[Stored data entries]

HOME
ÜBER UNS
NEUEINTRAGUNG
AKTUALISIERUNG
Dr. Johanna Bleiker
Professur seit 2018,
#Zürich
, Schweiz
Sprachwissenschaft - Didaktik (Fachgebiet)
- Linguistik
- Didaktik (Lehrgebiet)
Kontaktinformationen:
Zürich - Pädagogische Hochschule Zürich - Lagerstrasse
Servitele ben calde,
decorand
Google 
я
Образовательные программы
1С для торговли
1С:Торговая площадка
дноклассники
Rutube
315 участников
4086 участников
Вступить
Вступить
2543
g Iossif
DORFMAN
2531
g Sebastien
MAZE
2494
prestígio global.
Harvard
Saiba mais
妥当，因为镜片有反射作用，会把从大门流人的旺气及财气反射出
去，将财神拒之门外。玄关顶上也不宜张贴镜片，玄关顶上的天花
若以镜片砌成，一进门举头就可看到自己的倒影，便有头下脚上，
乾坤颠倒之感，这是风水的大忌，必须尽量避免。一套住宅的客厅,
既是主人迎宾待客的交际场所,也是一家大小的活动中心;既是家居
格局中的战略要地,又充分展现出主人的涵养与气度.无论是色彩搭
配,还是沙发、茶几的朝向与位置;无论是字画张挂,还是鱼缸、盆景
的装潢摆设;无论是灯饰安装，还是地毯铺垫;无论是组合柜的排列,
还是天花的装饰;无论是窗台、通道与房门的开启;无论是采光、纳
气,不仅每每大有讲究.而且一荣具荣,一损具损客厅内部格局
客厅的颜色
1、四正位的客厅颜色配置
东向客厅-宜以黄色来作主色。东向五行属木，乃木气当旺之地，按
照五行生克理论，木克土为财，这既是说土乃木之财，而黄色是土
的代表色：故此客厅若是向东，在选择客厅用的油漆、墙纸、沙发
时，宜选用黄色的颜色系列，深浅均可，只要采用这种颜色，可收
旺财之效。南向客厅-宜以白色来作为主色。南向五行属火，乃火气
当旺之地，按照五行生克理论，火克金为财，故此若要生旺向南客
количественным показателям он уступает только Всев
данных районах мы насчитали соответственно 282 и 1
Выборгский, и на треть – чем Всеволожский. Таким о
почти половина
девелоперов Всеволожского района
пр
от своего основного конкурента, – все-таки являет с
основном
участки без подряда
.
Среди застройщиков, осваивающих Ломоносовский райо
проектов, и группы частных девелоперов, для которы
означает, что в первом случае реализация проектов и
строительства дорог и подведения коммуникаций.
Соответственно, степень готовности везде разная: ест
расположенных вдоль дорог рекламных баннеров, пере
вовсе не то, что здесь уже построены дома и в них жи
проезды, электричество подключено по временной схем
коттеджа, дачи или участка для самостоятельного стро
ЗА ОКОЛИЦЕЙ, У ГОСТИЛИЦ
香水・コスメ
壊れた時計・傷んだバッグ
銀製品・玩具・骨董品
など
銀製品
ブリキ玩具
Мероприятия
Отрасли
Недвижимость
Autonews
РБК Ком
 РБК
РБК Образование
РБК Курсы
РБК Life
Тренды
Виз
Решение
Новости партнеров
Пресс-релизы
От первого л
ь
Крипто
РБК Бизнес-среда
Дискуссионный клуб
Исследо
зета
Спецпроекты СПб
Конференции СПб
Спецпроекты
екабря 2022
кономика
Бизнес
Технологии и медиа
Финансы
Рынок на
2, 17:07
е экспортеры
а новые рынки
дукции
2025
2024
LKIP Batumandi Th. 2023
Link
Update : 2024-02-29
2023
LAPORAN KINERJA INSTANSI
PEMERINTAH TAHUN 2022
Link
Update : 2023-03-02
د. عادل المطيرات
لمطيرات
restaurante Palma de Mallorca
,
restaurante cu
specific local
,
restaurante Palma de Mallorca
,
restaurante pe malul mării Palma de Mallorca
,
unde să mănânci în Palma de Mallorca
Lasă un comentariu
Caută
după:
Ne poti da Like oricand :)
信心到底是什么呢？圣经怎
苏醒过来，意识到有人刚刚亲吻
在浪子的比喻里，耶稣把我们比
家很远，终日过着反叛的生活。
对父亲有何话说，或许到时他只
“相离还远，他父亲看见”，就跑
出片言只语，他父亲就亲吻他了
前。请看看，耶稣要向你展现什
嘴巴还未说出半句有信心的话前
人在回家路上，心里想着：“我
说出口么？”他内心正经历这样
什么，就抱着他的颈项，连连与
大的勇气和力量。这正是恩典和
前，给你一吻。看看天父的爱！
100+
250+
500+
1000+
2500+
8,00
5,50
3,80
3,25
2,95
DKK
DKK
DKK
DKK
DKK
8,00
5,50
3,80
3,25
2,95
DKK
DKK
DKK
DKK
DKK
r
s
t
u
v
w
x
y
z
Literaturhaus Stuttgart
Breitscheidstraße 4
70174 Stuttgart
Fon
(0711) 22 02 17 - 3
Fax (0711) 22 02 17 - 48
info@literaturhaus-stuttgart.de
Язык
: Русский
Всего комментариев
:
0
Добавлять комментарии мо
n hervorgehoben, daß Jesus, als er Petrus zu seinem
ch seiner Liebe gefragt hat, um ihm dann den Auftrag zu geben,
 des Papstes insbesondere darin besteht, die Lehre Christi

• DIRECTIONS: Transcribe every record above exactly as written.

• WRITTEN SOLUTION:
HOME
ÜBER UNS
NEUEINTRAGUNG
AKTUALISIERUNG
Dr. Johanna Bleiker
Professur seit 2018,
#Zürich
, Schweiz
Sprachwissenschaft - Didaktik (Fachgebiet)
- Linguistik
- Didaktik (Lehrgebiet)
Kontaktinformationen:
Zürich - Pädagogische Hochschule Zürich - Lagerstrasse
Servitele ben calde,
decorand
Google 
я
Образовательные программы
1С для торговли
1С:Торговая площадка
дноклассники
Rutube
315 участников
4086 участников
Вступить
Вступить
2543
g Iossif
DORFMAN
2531
g Sebastien
MAZE
2494
prestígio global.
Harvard
Saiba mais
妥当，因为镜片有反射作用，会把从大门流人的旺气及财气反射出
去，将财神拒之门外。玄关顶上也不宜张贴镜片，玄关顶上的天花
若以镜片砌成，一进门举头就可看到自己的倒影，便有头下脚上，
乾坤颠倒之感，这是风水的大忌，必须尽量避免。一套住宅的客厅,
既是主人迎宾待客的交际场所,也是一家大小的活动中心;既是家居
格局中的战略要地,又充分展现出主人的涵养与气度.无论是色彩搭
配,还是沙发、茶几的朝向与位置;无论是字画张挂,还是鱼缸、盆景
的装潢摆设;无论是灯饰安装，还是地毯铺垫;无论是组合柜的排列,
还是天花的装饰;无论是窗台、通道与房门的开启;无论是采光、纳
气,不仅每每大有讲究.而且一荣具荣,一损具损客厅内部格局
客厅的颜色
1、四正位的客厅颜色配置
东向客厅-宜以黄色来作主色。东向五行属木，乃木气当旺之地，按
照五行生克理论，木克土为财，这既是说土乃木之财，而黄色是土
的代表色：故此客厅若是向东，在选择客厅用的油漆、墙纸、沙发
时，宜选用黄色的颜色系列，深浅均可，只要采用这种颜色，可收
旺财之效。南向客厅-宜以白色来作为主色。南向五行属火，乃火气
当旺之地，按照五行生克理论，火克金为财，故此若要生旺向南客
количественным показателям он уступает только Всев
данных районах мы насчитали соответственно 282 и 1
Выборгский, и на треть – чем Всеволожский. Таким о
почти половина
девелоперов Всеволожского района
пр
от своего основного конкурента, – все-таки являет с
основном
участки без подряда
.
Среди застройщиков, осваивающих Ломоносовский райо
проектов, и группы частных девелоперов, для которы
означает, что в первом случае реализация проектов и
строительства дорог и подведения коммуникаций.
Соответственно, степень готовности везде разная: ест
расположенных вдоль дорог рекламных баннеров, пере
вовсе не то, что здесь уже построены дома и в них жи
проезды, электричество подключено по временной схем
коттеджа, дачи или участка для самостоятельного стро
ЗА ОКОЛИЦЕЙ, У ГОСТИЛИЦ
香水・コスメ
壊れた時計・傷んだバッグ
銀製品・玩具・骨董品
など
銀製品
ブリキ玩具
Мероприятия
Отрасли
Недвижимость
Autonews
РБК Ком
 РБК
РБК Образование
РБК Курсы
РБК Life
Тренды
Виз
Решение
Новости партнеров
Пресс-релизы
От первого л
ь
Крипто
РБК Бизнес-среда
Дискуссионный клуб
Исследо
зета
Спецпроекты СПб
Конференции СПб
Спецпроекты
екабря 2022
кономика
Бизнес
Технологии и медиа
Финансы
Рынок на
2, 17:07
е экспортеры
а новые рынки
дукции
2025
2024
LKIP Batumandi Th. 2023
Link
Update : 2024-02-29
2023
LAPORAN KINERJA INSTANSI
PEMERINTAH TAHUN 2022
Link
Update : 2023-03-02
د. عادل المطيرات
لمطيرات
restaurante Palma de Mallorca
,
restaurante cu
specific local
,
restaurante Palma de Mallorca
,
restaurante pe malul mării Palma de Mallorca
,
unde să mănânci în Palma de Mallorca
Lasă un comentariu
Caută
după:
Ne poti da Like oricand :)
信心到底是什么呢？圣经怎
苏醒过来，意识到有人刚刚亲吻
在浪子的比喻里，耶稣把我们比
家很远，终日过着反叛的生活。
对父亲有何话说，或许到时他只
“相离还远，他父亲看见”，就跑
出片言只语，他父亲就亲吻他了
前。请看看，耶稣要向你展现什
嘴巴还未说出半句有信心的话前
人在回家路上，心里想着：“我
说出口么？”他内心正经历这样
什么，就抱着他的颈项，连连与
大的勇气和力量。这正是恩典和
前，给你一吻。看看天父的爱！
100+
250+
500+
1000+
2500+
8,00
5,50
3,80
3,25
2,95
DKK
DKK
DKK
DKK
DKK
8,00
5,50
3,80
3,25
2,95
DKK
DKK
DKK
DKK
DKK
r
s
t
u
v
w
x
y
z
Literaturhaus Stuttgart
Breitscheidstraße 4
70174 Stuttgart
Fon
(0711) 22 02 17 - 3
Fax (0711) 22 02 17 - 48
info@literaturhaus-stuttgart.de
Язык
: Русский
Всего комментариев
:
0
Добавлять комментарии мо
n hervorgehoben, daß Jesus, als er Petrus zu seinem
ch seiner Liebe gefragt hat, um ihm dann den Auftrag zu geben,
 des Papstes insbesondere darin besteht, die Lehre Christi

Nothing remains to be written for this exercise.